Hill entered the 2017 season as the Bengals' lead back ahead of Giovani Bernard and rookie Joe Mixon. He started the first seven games, however he was overshadowed by the highly acclaimed Mixon, who amassed more than twice as many carries as Hill in seven games. He was placed on injured reserve on November 11, 2017, with an ankle injury, ending his season. Overall, he finished with 37 carries for 116 yards and four receptions for 16 yards.

=== New England Patriots ===
On March 17, 2018, Hill signed a one-year $1.5 million contract with the New England Patriots. Throughout training camp and the preseason, Hill competed primarily with Mike Gillislee as the team's power back. He won the job after an impressive preseason and was named the third running back on the depth chart behind Rex Burkhead and James White. In Week 1 against the Houston Texans, Hill exited the game in the third quarter after suffering an apparent knee injury. He was diagnosed with a torn ACL and ruled out for the season, being placed on injured reserve on September 10, 2018. The Patriots ultimately reached Super Bowl LIII where they defeated the Los Angeles Rams 13–3.

===Las Vegas Raiders===
Hill signed with the Las Vegas Raiders on August 3, 2020. He was released two days later.

===Later career and retirement===
Starting in August 2021, Hill began working as a local broadcaster on the sports-talk show "Hunt and Hill" with Hunt Palmer. On November 22, 2022, Hill left the show to attempt a professional football comeback in the XFL.

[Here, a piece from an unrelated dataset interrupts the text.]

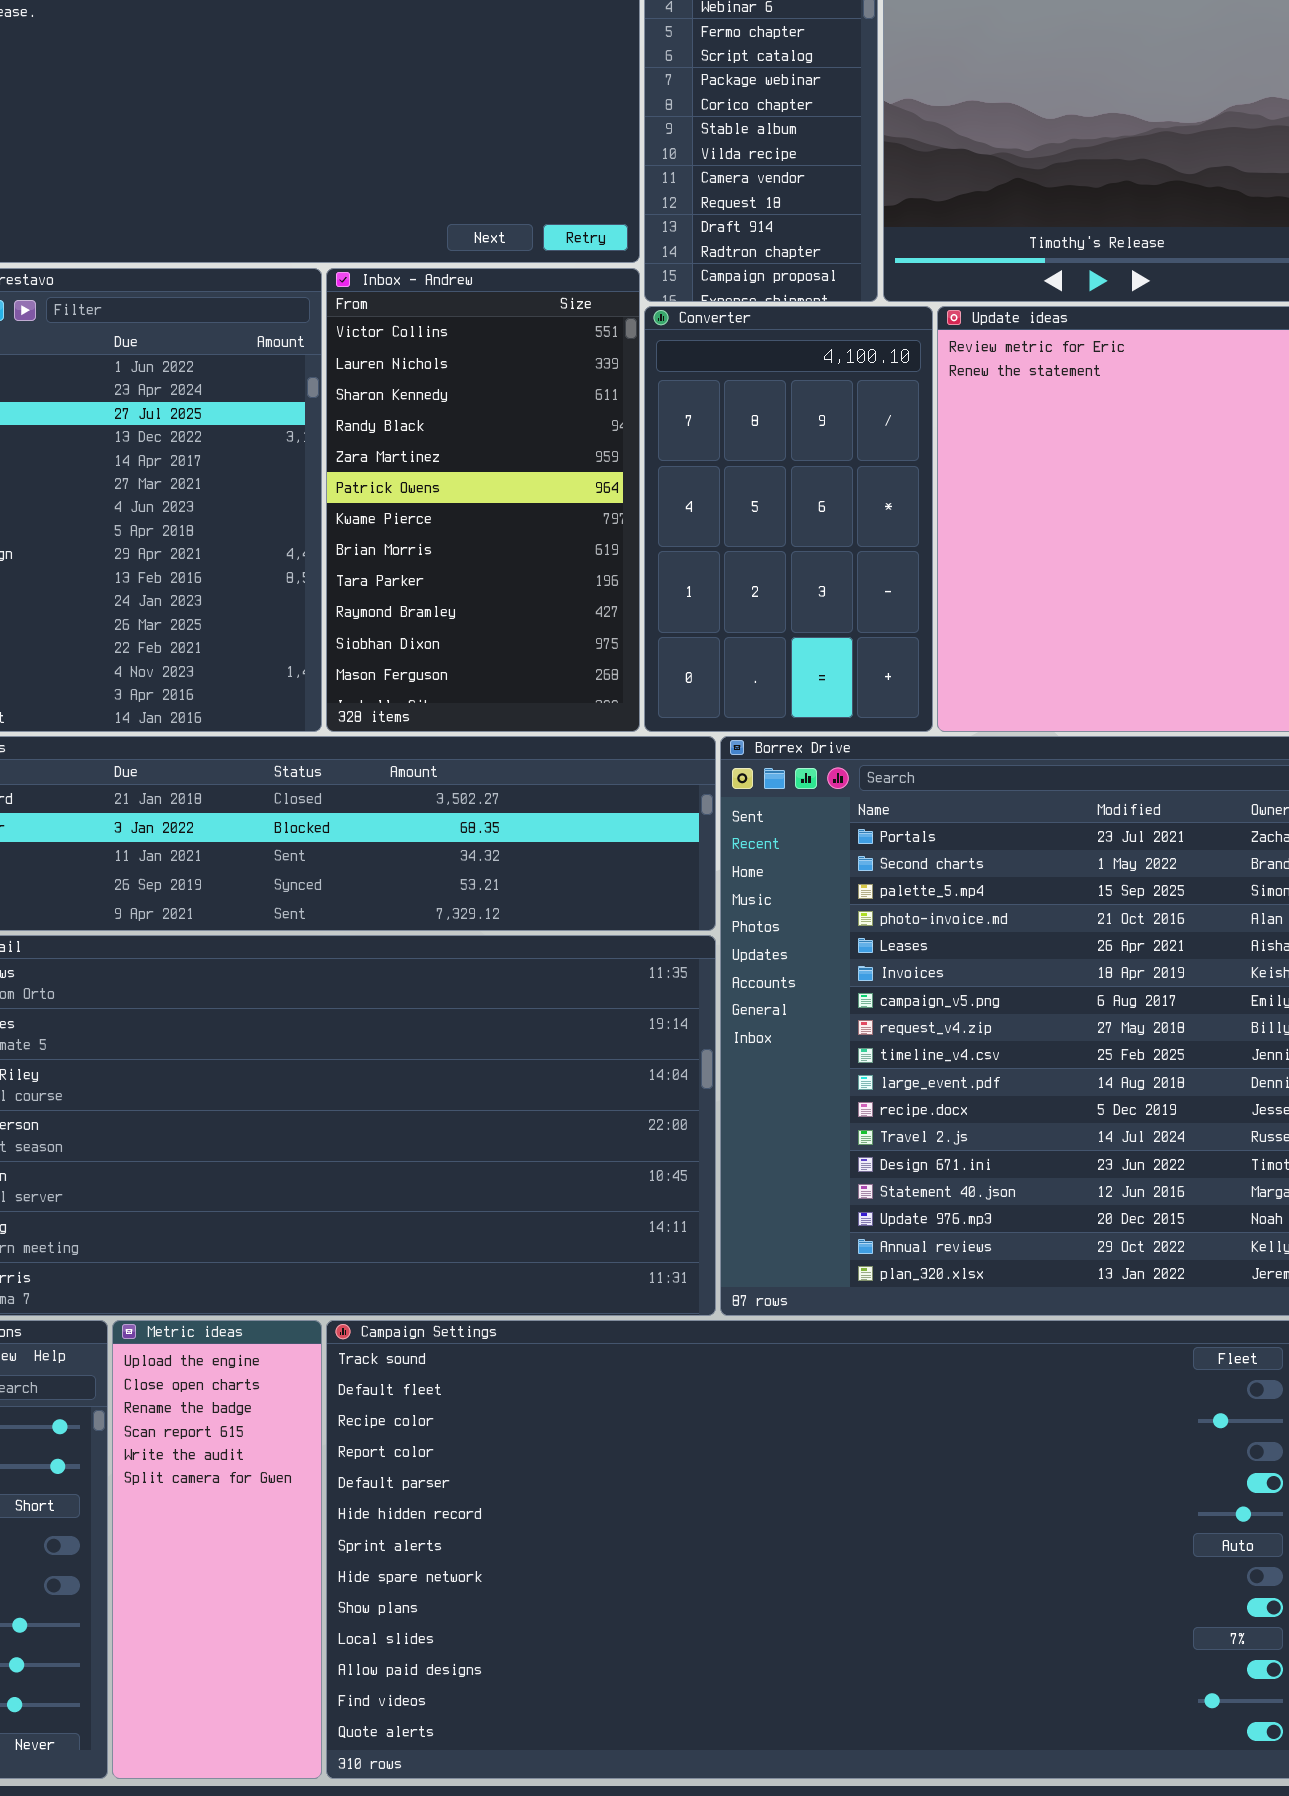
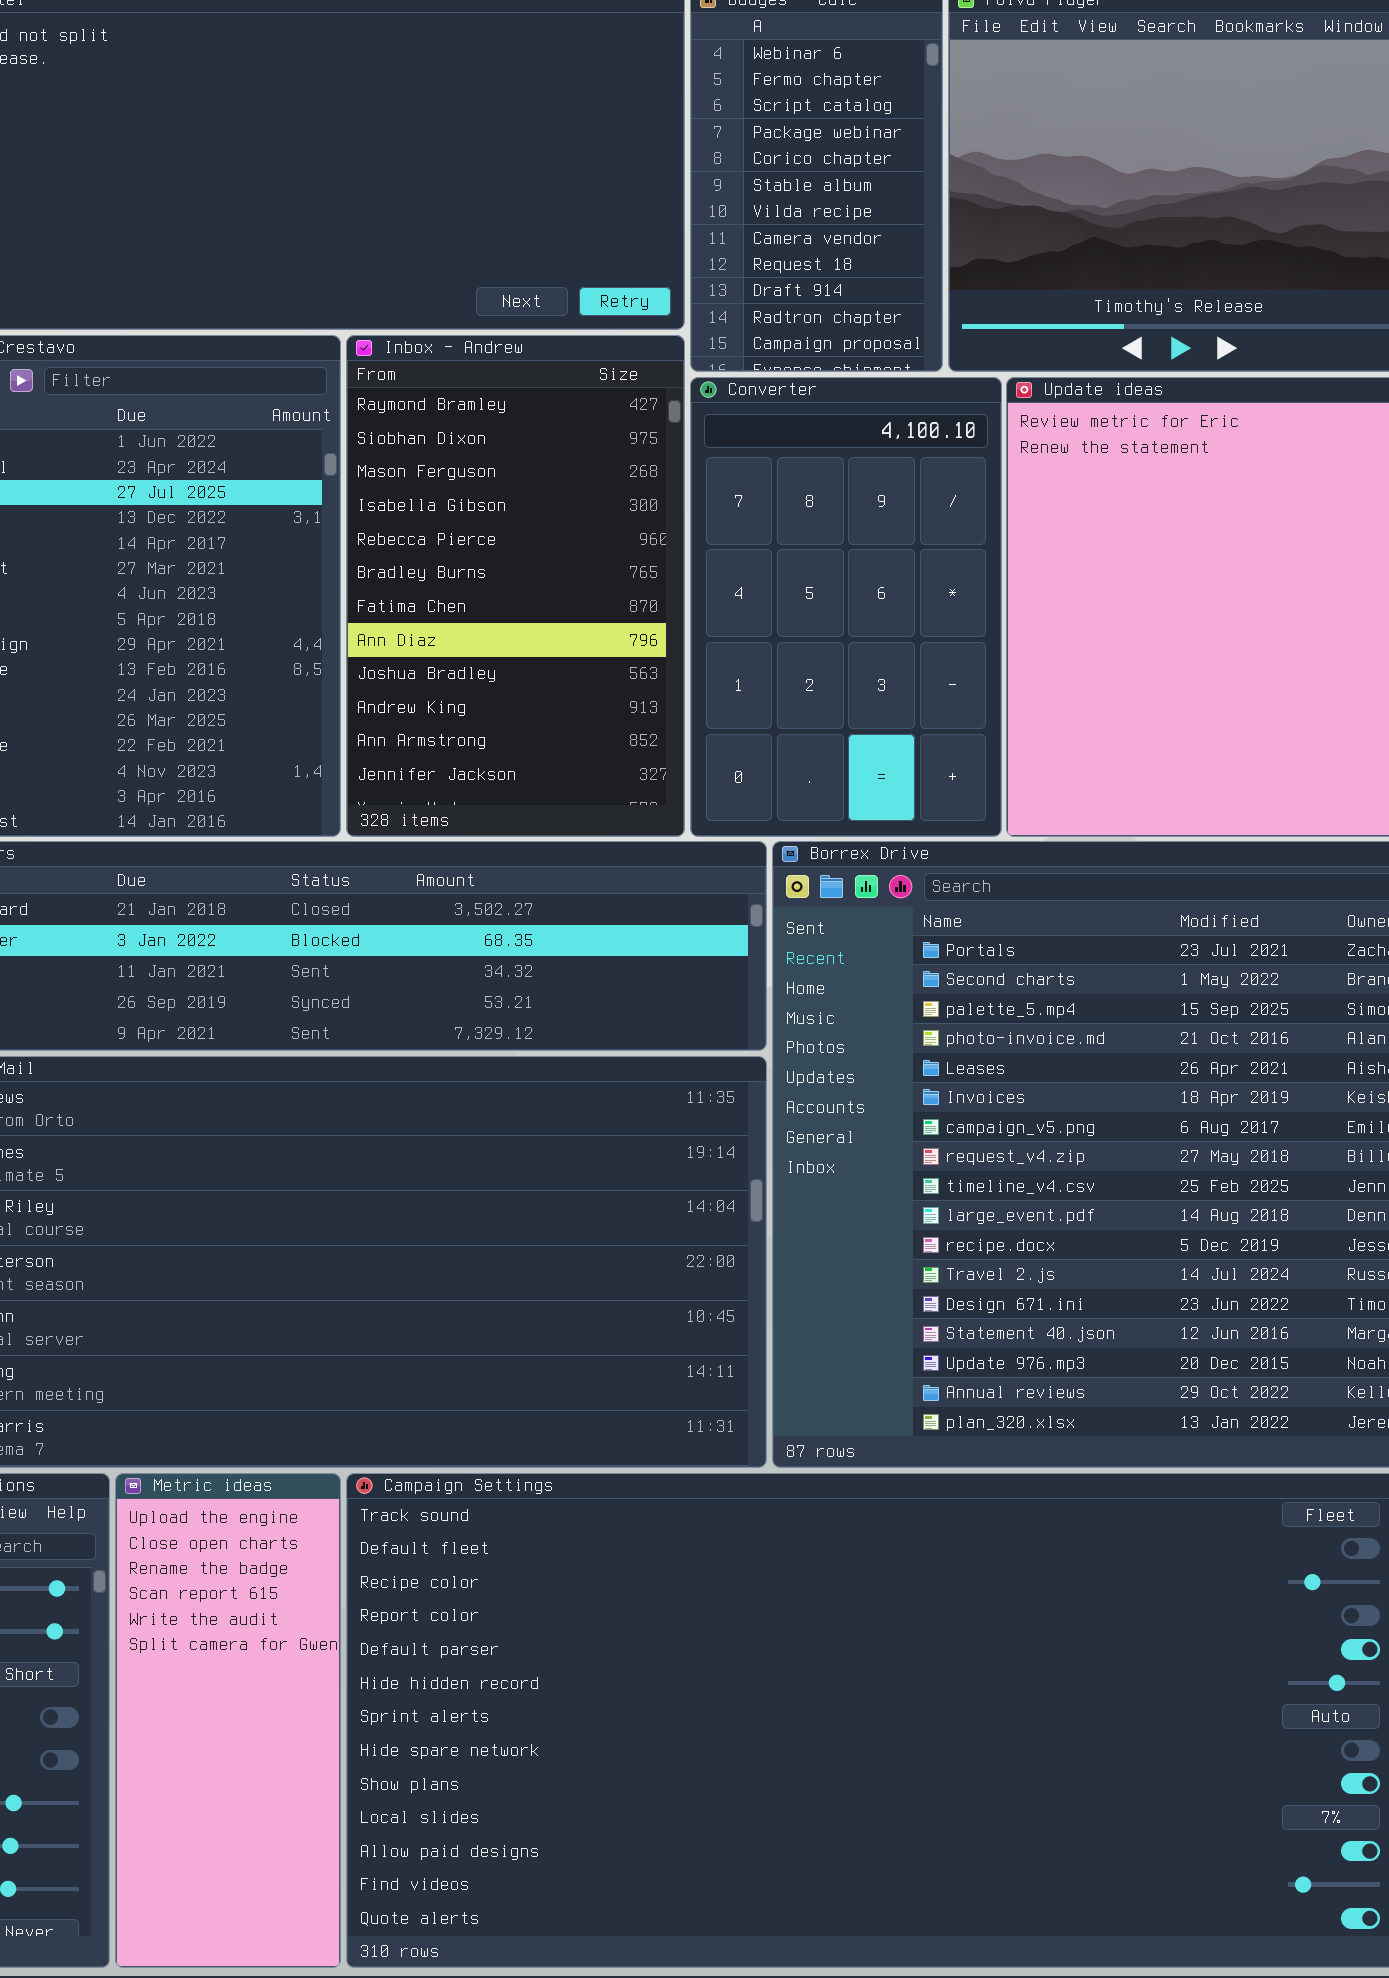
Inbox - Andrew: [326,268,640,732] -> [346,335,685,837], scrolled down 9 rows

On May 23, 2023, Hill announced his retirement from football, citing the ACL tear he suffered in Week 1 of the 2018 season.

==Career statistics==

===NFL===

Legend
|  | Led the league |
| Bold | Career high |

====Regular season====

| Year | Team | Games |  | Rushing |  |  |  |  | Receiving |  |  |  |  |
| GP | GS | Att | Yds | Avg | Lng | TD | Rec | Yds | Avg | Lng | TD |
| 2014 | CIN | 16 | 8 | 222 | 1,124 | 5.1 | 85 | 9 | 27 | 215 | 8.0 | 38 | 0 |
| 2015 | CIN | 16 | 15 | 223 | 794 | 3.6 | 38 | 11 | 15 | 79 | 5.3 | 14 | 1 |
| 2016 | CIN | 15 | 13 | 222 | 839 | 3.8 | 74 | 9 | 21 | 174 | 8.3 | 25 | 0 |
| 2017 | CIN | 7 | 7 | 37 | 116 | 3.1 | 13 | 0 | 4 | 16 | 4.0 | 10 | 0 |
| 2018 | NWE | 1 | 0 | 4 | 25 | 6.3 | 11 | 0 | 1 | 6 | 6.0 | 6 | 0 |
|  |  | 55 | 43 | 708 | 2,898 | 4.1 | 85 | 29 | 68 | 490 | 7.2 | 38 | 1 |

====Playoffs====

| Year | Team | Games |  | Rushing |  |  |  |  | Receiving |  |  |  |  |
| GP | GS | Att | Yds | Avg | Lng | TD | Rec | Yds | Avg | Lng | TD |
| 2014 | CIN | 1 | 1 | 13 | 47 | 3.6 | 18 | 1 | 0 | 0 | 0.0 | 0 | 0 |
| 2015 | CIN | 1 | 1 | 12 | 50 | 4.2 | 38 | 1 | 3 | 27 | 9.0 | 13 | 0 |
|  |  | 2 | 2 | 25 | 97 | 3.9 | 38 | 2 | 3 | 27 | 9.0 | 13 | 0 |

===College===

| Year | Team | Rushing |  |  |  |  | Receiving |  |  |
| Att | Yds | Avg | Lng | TD | Rec | Yds | TD |
| 2012 | LSU | 142 | 755 | 5.3 | 57 | 12 | 8 | 73 | 0 |
| 2013 | LSU | 203 | 1,401 | 6.9 | 69 | 16 | 18 | 181 | 0 |
| Career |  | 345 | 2,156 | 6.2 | 69 | 28 | 26 | 254 | 0 |

==Personal life==
In January 2012, Hill pleaded guilty to carnal knowledge of a juvenile stemming from a January 2011 arrest. He was charged with oral sexual battery after pressuring a 14-year-old girl to perform the act on him. In April 2013, Hill was arrested and charged with assault after being involved in a bar fight and was filmed assaulting an unidentified 20-year-old. In September 2013, he pleaded guilty to simple battery.